Where was I? Oh, yeah… Flatland. Good book. Read it!
As Ruth Golding began to narrate the introductory materials to this recording, my first impression was “Oh no! I’m being read to by a stern English librarian!” I’m not sure why I equated the near emotionless recitation of “This is a LibriVox recording” with the vocal mannerisms of a librarian. Honestly, I have known many librarians in my life and none of them are like that, but Hollywood stereotypes persist, I guess. They are not fair to the librarians of this world and are also not fair to Ms Golding,
I looked her up and unlike some of LibriVox’s volunteers, Ruth Golding is a professional reader who brings her great vocal talents to audiobooks in a great array of genres. You can find RuthieG’s CataBlog (Love the name!!!) right here at WordPress.

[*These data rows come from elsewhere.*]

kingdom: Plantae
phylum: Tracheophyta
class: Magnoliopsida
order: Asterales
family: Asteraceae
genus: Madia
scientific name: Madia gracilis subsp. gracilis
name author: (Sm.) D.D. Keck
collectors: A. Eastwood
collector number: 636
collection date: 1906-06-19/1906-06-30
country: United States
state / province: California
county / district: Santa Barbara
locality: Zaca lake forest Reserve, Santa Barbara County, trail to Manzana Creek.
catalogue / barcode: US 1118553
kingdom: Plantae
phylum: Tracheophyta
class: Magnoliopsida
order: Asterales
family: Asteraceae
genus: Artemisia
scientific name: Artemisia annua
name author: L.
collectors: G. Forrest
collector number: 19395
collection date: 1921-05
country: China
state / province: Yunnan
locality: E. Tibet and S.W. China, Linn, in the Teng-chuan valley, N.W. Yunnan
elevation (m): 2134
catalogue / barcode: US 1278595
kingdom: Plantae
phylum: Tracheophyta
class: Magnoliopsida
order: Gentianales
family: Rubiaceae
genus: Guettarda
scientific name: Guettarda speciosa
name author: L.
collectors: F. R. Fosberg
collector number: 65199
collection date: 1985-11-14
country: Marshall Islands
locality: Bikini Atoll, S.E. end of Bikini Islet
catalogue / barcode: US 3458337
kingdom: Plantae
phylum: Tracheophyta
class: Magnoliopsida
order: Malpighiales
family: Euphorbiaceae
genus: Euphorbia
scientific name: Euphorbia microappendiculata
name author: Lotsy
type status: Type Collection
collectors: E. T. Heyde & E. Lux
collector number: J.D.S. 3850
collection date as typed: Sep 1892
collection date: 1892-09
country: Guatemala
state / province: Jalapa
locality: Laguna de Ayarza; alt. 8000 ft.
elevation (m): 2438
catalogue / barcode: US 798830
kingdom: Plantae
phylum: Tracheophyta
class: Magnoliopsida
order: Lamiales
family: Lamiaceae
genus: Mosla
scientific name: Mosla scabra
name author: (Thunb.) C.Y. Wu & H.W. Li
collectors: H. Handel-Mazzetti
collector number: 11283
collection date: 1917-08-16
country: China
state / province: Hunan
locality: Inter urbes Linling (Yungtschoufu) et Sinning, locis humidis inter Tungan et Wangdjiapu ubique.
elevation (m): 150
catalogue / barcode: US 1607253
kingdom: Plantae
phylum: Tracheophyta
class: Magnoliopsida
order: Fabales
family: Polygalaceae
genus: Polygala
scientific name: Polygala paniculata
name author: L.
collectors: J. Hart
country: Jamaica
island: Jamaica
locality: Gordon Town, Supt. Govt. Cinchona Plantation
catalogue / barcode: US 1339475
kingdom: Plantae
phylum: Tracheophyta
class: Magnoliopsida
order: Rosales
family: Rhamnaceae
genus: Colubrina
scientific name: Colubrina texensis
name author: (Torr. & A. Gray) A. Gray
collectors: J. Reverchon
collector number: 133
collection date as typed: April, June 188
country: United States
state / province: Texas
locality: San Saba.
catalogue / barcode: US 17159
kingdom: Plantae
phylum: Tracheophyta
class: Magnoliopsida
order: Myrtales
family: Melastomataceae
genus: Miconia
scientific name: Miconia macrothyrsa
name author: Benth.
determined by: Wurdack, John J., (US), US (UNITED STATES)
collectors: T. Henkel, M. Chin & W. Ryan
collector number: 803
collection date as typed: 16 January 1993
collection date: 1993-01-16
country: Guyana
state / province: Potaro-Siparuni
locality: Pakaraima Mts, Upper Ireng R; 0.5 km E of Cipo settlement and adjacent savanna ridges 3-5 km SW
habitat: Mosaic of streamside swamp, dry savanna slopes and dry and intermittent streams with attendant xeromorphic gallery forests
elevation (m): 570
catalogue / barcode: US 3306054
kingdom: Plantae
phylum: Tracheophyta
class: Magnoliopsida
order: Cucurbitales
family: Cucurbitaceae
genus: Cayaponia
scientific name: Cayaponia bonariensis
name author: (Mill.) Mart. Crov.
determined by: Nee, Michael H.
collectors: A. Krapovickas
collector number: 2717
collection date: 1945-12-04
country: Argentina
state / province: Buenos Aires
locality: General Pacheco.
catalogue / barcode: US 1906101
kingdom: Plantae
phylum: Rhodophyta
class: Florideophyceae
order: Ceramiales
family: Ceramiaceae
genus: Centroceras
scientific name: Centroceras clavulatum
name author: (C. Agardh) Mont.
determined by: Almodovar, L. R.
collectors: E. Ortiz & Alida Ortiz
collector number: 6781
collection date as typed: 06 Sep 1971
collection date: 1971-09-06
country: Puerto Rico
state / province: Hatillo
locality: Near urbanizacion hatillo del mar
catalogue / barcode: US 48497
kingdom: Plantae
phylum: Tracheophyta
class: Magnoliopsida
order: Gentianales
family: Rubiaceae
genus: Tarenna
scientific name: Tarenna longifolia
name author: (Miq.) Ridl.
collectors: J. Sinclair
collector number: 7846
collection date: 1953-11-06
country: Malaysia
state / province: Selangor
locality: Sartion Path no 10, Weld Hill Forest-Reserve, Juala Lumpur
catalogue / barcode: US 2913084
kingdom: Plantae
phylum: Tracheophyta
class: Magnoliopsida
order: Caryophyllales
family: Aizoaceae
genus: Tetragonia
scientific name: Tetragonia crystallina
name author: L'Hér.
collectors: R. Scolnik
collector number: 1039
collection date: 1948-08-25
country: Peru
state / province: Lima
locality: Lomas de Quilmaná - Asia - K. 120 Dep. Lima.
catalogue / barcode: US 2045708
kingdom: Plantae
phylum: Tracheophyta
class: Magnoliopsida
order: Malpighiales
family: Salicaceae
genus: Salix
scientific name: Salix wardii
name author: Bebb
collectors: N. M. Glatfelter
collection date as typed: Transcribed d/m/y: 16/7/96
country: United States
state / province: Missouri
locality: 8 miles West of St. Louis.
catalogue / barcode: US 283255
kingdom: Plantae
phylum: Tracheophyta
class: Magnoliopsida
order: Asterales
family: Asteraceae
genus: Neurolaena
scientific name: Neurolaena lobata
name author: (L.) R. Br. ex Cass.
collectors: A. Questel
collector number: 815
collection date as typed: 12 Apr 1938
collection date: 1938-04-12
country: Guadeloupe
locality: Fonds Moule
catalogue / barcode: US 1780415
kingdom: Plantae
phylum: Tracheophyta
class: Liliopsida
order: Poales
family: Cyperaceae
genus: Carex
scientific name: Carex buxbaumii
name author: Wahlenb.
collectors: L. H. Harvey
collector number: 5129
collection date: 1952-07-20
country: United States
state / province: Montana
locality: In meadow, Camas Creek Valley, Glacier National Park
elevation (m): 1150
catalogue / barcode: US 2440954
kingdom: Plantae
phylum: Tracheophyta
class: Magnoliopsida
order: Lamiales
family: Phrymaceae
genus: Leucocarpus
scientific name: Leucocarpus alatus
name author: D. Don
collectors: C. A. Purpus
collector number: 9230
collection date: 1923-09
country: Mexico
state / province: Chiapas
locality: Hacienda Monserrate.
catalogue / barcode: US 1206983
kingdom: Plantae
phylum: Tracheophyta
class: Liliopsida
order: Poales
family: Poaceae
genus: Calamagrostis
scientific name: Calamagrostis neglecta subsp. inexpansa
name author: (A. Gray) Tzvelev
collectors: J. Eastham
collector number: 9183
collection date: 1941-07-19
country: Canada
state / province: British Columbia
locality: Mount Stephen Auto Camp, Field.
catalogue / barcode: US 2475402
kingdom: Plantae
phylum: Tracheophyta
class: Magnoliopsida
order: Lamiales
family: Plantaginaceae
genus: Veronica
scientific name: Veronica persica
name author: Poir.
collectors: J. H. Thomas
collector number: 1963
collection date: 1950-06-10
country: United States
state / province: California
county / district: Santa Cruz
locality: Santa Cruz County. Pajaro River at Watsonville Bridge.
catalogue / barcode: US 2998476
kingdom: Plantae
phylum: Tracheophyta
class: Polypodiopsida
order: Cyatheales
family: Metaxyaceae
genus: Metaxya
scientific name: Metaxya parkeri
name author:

Once past the usual boilerplate, Ruth Golding’s voice sprang to life with a full emotional range that made Square a real and feeling person. There is a sense of wonder as Square discovers dimensions beyond the mere two he was born to.
The only fault in listening to this book is not that of the reader. Flatland is filled with illustrations designed by Abbott to help the reader envision the world as seen by Square. The text without those illustrations can be hard to follow when Square describes his world so the reader must stop every so often to describe the diagram the text refers to. A picture is worth a thousand words, I am told and this seems to be roughly true in this case. It breaks up the flow of the story, but honestly cannot be helped if you are to listen to this audiobook and still understand what is going on.
She read this story wonderfully and I really recommend this recording and I look forward to enjoying more of her recordings.